Según sostuvo, el problema radica en que los operativos se limitan a incautaciones: “agarran droga, desarticulan una fábrica o un laboratorio, pero no agarran a nadie importante”. A su juicio, mientras no se identifique y procese a las “cabezas de una mafia”, el Estado no recuperará plenamente el control territorial.
En ese contexto, recomendó fortalecer el rol militar en la lucha contra estas estructuras. “Las Fuerzas Armadas deben prepararlas, deben darles el apoyo para que se organicen y se preparen para luchar contra las mafias. La Policía no tiene capacidad”, señaló. Añadió que el Estado debe demostrar capacidad de disuasión, organizar un gabinete de crisis y activar cooperación internacional. “La ley no se negocia, se impone”, enfatizó.
Al referirse a México, indicó que el narcotráfico “representa a la vez una gran amenaza para la seguridad del Estado” y también “un gran soporte económico para los gobiernos”. Describió un “control pacífico, latente, consensuado” entre poder y mafia —“no me atacas ni yo te respondo”— y afirmó que cuando ese nexo se rompe “viene el enfrentamiento”.

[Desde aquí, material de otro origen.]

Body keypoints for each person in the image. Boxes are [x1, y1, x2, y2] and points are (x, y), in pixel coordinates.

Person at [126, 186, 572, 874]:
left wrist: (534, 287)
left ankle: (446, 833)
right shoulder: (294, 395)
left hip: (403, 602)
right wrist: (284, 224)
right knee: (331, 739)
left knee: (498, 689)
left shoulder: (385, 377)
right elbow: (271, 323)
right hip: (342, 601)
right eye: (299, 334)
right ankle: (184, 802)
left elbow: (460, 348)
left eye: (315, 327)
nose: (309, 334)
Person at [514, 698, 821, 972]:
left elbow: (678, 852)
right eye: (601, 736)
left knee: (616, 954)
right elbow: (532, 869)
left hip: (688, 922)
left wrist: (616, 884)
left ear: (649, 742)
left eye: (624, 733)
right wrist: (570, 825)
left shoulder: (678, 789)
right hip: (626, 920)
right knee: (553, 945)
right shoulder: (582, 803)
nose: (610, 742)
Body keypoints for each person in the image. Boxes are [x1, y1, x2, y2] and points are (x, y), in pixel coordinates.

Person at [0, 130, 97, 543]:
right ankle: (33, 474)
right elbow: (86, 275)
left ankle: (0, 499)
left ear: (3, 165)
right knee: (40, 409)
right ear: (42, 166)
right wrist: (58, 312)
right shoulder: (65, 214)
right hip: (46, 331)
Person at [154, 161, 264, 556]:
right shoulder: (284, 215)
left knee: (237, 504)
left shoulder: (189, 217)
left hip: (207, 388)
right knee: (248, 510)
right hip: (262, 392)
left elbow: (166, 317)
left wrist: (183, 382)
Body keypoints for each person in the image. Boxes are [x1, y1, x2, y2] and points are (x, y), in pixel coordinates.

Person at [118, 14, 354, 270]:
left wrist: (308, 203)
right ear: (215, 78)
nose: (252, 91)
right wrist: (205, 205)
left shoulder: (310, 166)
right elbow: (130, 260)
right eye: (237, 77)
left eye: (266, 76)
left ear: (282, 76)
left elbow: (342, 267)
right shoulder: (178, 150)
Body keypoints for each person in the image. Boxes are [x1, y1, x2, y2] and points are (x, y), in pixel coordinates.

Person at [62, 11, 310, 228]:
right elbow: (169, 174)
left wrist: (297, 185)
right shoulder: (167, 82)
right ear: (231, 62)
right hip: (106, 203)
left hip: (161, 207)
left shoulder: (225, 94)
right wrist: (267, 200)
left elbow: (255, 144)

En ese marco mencionó la versión sobre la muerte de Nemesio Oseguera Cervantes, conocido como “Mencho”, y sostuvo que “el narcotráfico no para”, sino que se abre “una transición de las cabezas de las mafias”, en la que distintos líderes buscarán asumir el control. También señaló que existe presión de Estados Unidos sobre la presidenta Claudia Sheinbaum para desarticular estas organizaciones.
Santistevan concluyó que, si el Estado no actúa con firmeza institucional, el crimen organizado puede “desgastar” a las autoridades y a las instituciones.